ARMORY PARK HISTORIC DISTRICT TOUR 2015!

When: Noon-5 p.m., Saturday, November 14, 2015

Starts At: St. Andrew’s Episcopal Church, 545 S 5th Ave.

Benefits: Armory Park’s own Neighbors Feeding Neighbors Program
Cost: $20.

You can buy tickets at St. Andrew’s on tour day.  Or to pay in advance, click on the following link and designate “Home Tour” for your donation. Print your receipt and bring it to the home tour. That will serve as your ticket: https://www.networkforgood.org/donation/ExpressDonation.aspx?ORGID2=237455932

For information call 520/730-7919, or email armoryparkstudio@cox.net

 

Now that we have that out of the way, a bit about our neighborhood…

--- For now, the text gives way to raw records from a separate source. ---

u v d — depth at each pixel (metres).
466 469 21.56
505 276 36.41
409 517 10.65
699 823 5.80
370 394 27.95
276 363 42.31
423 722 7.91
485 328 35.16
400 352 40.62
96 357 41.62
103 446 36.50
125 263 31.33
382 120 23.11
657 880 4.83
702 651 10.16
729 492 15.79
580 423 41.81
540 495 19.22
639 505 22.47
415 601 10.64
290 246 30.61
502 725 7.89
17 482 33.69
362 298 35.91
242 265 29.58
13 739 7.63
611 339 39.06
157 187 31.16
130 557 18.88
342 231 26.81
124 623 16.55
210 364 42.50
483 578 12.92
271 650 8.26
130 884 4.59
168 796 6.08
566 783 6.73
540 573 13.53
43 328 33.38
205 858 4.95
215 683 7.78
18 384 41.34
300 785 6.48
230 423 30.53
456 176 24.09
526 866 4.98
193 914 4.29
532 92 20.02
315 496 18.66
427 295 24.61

Journey through Tucson’s architectural evolution on Saturday, November 14, when downtown denizens open their doors for the Armory Park Historic District Tour. This self-guided stroll offers a glimpse at styles ranging from California bungalow and dainty Victorian to clever, contemporary, adaptations of vintage commercial buildings.

Historic and eclectic. Those words pair nicely in describing this year’s tour, which includes a former Tastee Freeze ice cream shop, now transformed into a renowned glass art studio; a circa 1888 adobe, where the ceiling in a outdoor breezeway is comprised of railroad ties and crates; a Colonial-Revival style house dating from 1901, recently renovated to include a master bedroom suite; a dignified, former Odd Fellows Hall that’s since become home to art galleries and a bustling restaurant; a Queen Anne bungalow, dating from 1898, gutted and then restored in exquisite detail.

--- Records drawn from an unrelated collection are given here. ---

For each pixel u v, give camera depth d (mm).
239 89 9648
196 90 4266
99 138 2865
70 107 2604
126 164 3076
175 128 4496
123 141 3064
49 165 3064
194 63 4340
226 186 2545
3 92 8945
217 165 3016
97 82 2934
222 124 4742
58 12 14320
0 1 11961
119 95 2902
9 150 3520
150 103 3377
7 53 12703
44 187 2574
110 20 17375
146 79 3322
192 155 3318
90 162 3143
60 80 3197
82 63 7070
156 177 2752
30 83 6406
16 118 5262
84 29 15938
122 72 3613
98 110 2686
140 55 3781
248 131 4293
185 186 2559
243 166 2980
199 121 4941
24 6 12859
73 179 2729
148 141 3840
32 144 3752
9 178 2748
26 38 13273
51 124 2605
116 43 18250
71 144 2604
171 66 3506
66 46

More than a dozen homes, businesses, gardens and other properties will welcome you, with each of them exemplifying a notch on Armory Park’s diverse timeline. And long that line is, dating back to the railroad’s arrival here in 1880. Within a few short years, Victorians and Queen Annes had become all the rage among railroad executives, who looked down their noses at the traditional adobes then dominating the town.

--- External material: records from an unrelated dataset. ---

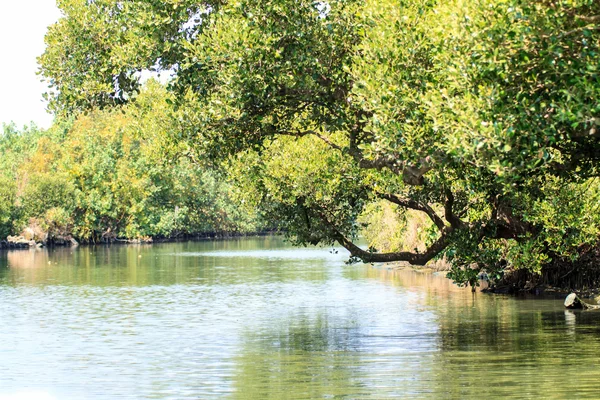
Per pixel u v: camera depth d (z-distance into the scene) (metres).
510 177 22.16
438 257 48.03
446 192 39.34
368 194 45.88
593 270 54.47
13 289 66.56
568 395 22.86
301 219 47.56
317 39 28.11
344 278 73.88
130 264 99.12
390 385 25.48
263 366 30.39
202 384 27.17
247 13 27.16
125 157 170.88
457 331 38.59
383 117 25.59
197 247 148.00
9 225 159.88
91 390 26.72
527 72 21.16
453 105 22.16
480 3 20.59
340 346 34.97
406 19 25.22
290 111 31.36
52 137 179.62
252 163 48.12
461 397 23.14
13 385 27.89
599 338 34.72
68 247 157.62
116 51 30.97
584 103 20.33
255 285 68.19
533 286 55.88
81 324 44.97
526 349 32.00
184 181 175.12
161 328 42.88
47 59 33.00
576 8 19.95
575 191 46.81
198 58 28.16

But such snobbery came at a cost, says Tucson historian Ken Scoville. “They used double brick and a lot of material that was largely imported. It was the pressure of fashion, with people scorning adobe, but as a result, their homes were colder in the winter and hotter in summer.”

He says Armory was also among the first parts of Tucson to be laid out on a grid. “And today, unlike other downtown districts, such as the barrios, which were chipped away, Armory Park is pretty much intact.”

Taking its name from Armory Park, located on Sixth Avenue at the site of a former military plaza, the neighborhood initially spread up Third and Fourth avenues, and by 1900 had reached all the way south to 18th Street.

As noted by Scoville, traditional Spanish and Mexican designs were giving way to Anglo styles in this boom, and even existing adobe homes were retrofitted–ergo Anglicized–with wooden porches and roofs.

Ultimately, home designs flourishing during that period still make Armory Park’s architecture distinctive. This area is also known for a design called Anglo-territorial, with pyramidal roofs and broad porches.

“It’s not the barrio style, and it’s not (downtown’s) El Presidio Neighborhood,” says one longtime resident. “Armory has its own feel and character.”
Neighbors Feeding Neighbors
In the tidy kitchen of St. Andrew’s Episcopal Church, the Rev. Jefferson Bailey is placing a sprig of parsley just so. His prep area is a checkerboard of little boxed lunches–potato, broccoli, roast beef–precisely arranged inside Styrofoam containers. When collective perfection is achieved, each box is snapped shut and hustled off to the coolers.

Those gleaming coolers, recently donated, can store a week’s worth of meals, which eventually are dispersed to shut-ins and other hungry folks scattered among downtown neighborhoods.

While the need for Bailey’s efforts seems obvious, that wasn’t always true. In this seemingly middle-class enclave, hunger is surprisingly hidden; a government friend told him that 40 percent of nearby residents live below the federal poverty level.

“To me, it was a big eye-opener,” he says. “If so, who were they?”

So beginning in 2007, volunteers pounded the pavement, looking for folks who’d fallen through the cracks. They also visited the Armory Park Senior Center, retrieving the names of those who had stopped dropping by for meals. “We identified about 14 people who were no longer mobile enough to get there,” Bailey says. “And that’s how we got started.”

Today, his Neighbors Feeding Neighbors program provides meals for downtown residents who are elderly or disabled. It does so without any government assistance, relying solely on donations. “And the only bureaucracy,” Bailey chuckles, “is inside my head.” Rotating volunteer teams put in three-hour kitchen shifts, while another team distributes meals along with packages of yogurt, bread and fruit.

The rest is history. “It’s just people living in the neighborhoods, delivering food to people in the neighborhoods,” Bailey says, as he reaches for more Styrofoam boxes to be arranged just so.